La prioridad de Marta Julia es que sus hijos vayan a la escuela
A sus 31 años, Marta Julia está aprendido a leer y a escribir en español. También a elaborar nuevas artesanías: collares, pulseras… Pero su prioridad, por encima de todo, es que sus hijos vayan a la escuela. Para que Dulce pueda ser doctora y Juan Pablo maestro, como su padre. Y para que Eric siga pateando la pelota mientras sueña con ser Messi.
“Me levanto a las 6 de la mañana, preparo el desayuno y a las 07:30 voy a Mercado Global -la ONG en la que recibe hasta 1.900 quetzales (243 euros) mensuales por fabricar bolsas y otros productos decorativos-. A la vuelta me encargo de la casa y por la noche me dedico a las artesanías”. Lo que sea necesario para que los niños puedan acudir a la escuela. “Hay meses que tenemos que dejar de pagar el gas o la luz para pagar los útiles”.
Las mensualidades del profesorado son irregulares y en los últimos meses ha subido el precio de la luz, el gas, el agua y el drenaje. “El sueldo de mi esposo lo destinamos a pagar los gastos y el crédito de la casa. Lo que yo gano -algo más de 300 euros mensuales con las artesanías que elabora por la noche- lo usamos para comer”.
-“¿Y qué os gustaría comer hoy?
-“¡Caldo de pollo!”, responden los hijos mayores al unísono.
Eric, el más pequeño de los tres hermanos, sigue golpeando al balón, arrastrándolo por el suelo hasta desgastarlo. Marta Julia le acaricia el pelo cuando pasa a su lado. Nada le gustaría más a ella que cocinarles caldo de pollo, pero últimamente en casa hay más frijol, arroz y brócoli. “Hay que reducir gastos”, se lamenta.

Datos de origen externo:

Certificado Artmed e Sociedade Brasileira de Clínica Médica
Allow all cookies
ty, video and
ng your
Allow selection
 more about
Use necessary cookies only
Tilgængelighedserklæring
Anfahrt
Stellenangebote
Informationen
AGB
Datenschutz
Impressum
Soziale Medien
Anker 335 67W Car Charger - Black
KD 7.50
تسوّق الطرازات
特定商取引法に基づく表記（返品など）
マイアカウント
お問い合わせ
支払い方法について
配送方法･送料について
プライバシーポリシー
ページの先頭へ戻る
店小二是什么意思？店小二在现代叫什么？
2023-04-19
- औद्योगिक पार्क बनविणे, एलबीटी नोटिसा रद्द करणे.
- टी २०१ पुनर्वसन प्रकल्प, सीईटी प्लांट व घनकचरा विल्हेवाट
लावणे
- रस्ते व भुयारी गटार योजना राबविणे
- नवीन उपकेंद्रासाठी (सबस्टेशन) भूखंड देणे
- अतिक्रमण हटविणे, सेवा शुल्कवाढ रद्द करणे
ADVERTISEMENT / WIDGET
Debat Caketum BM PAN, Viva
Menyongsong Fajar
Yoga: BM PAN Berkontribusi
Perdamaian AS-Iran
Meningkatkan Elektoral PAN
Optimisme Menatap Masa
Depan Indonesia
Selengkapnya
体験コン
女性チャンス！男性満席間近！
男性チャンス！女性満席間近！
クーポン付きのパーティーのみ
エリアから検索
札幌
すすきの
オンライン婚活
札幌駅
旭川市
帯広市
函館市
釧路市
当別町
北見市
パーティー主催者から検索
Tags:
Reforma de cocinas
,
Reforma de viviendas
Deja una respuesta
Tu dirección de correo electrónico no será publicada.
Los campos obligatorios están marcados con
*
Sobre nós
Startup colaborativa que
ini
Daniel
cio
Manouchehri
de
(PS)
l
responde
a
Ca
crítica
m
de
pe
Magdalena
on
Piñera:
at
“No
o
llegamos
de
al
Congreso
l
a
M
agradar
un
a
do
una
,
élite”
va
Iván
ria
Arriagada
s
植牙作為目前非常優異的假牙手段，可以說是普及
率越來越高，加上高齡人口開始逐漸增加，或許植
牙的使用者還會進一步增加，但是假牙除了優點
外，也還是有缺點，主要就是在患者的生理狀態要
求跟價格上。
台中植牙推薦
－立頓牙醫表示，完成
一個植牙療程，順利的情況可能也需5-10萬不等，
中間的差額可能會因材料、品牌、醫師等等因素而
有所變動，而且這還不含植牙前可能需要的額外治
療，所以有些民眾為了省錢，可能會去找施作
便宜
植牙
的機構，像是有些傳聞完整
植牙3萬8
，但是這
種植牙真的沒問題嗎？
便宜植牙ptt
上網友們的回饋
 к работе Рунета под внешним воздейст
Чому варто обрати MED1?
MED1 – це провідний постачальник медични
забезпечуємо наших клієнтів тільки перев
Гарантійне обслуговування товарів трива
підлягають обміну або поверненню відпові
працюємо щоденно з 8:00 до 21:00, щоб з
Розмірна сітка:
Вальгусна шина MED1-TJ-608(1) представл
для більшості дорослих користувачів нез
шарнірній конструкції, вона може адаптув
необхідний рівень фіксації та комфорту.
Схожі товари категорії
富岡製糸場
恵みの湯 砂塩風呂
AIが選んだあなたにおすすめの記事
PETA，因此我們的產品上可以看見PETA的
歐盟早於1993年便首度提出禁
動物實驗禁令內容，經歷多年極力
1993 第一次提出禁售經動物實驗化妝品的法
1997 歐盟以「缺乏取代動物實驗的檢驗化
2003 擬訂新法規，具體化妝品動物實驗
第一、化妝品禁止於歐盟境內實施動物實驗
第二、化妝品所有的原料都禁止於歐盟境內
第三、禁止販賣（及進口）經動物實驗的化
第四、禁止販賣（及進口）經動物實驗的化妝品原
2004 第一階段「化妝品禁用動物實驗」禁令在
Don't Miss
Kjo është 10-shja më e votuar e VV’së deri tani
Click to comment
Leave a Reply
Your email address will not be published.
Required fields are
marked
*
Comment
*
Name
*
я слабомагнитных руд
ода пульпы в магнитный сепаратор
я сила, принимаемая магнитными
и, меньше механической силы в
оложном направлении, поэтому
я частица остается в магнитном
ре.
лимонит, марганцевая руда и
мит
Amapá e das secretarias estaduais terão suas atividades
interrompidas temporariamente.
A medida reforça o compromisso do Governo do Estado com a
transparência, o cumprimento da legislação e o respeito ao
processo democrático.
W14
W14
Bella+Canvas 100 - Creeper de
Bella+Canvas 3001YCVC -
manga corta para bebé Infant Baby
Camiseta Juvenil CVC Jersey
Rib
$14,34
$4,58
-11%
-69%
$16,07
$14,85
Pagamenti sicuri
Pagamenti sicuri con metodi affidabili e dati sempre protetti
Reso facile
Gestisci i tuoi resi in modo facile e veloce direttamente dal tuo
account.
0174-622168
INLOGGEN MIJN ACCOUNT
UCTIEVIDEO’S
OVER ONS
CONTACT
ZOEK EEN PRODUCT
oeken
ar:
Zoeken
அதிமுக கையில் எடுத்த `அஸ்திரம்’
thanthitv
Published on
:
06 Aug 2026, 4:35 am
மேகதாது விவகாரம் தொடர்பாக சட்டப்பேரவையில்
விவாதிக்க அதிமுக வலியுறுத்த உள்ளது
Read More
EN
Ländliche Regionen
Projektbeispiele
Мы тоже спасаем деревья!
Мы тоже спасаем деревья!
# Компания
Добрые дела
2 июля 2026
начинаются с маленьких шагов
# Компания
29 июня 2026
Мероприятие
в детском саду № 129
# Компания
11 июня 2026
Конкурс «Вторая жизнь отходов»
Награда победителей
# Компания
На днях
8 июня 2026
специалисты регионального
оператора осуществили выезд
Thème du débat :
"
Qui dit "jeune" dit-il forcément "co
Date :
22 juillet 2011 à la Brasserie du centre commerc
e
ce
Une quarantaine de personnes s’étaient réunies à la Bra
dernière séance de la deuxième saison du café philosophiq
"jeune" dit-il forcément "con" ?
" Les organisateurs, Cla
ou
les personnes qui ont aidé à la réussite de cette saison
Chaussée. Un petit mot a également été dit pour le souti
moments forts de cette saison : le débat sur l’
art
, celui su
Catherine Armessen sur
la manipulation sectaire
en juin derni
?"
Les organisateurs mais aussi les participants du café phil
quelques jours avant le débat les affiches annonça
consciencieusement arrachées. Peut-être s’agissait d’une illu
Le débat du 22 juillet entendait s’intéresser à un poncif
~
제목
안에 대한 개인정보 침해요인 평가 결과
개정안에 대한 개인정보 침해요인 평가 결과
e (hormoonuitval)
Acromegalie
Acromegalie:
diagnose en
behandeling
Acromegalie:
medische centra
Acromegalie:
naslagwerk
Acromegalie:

A unos metros de allí, en un pequeño terreno vacío entre las casas, Cecila, la matriarca de la familia, se afana en arrancar la tusa del maíz. Lleva desde las 7 de la mañana haciéndolo. Eric corre a buscarla. Él también está aprendiendo a prepararla. Unos segundos después llegan Dulce y Juan Pablo. Marta Julia observa a su madre y a sus vástagos desde la distancia. Para entonces ya no hacen falta palabras: el verdadero pago que tiene su trabajo es que sus hijos puedan ir a la escuela. Para que ellos rompan el círculo.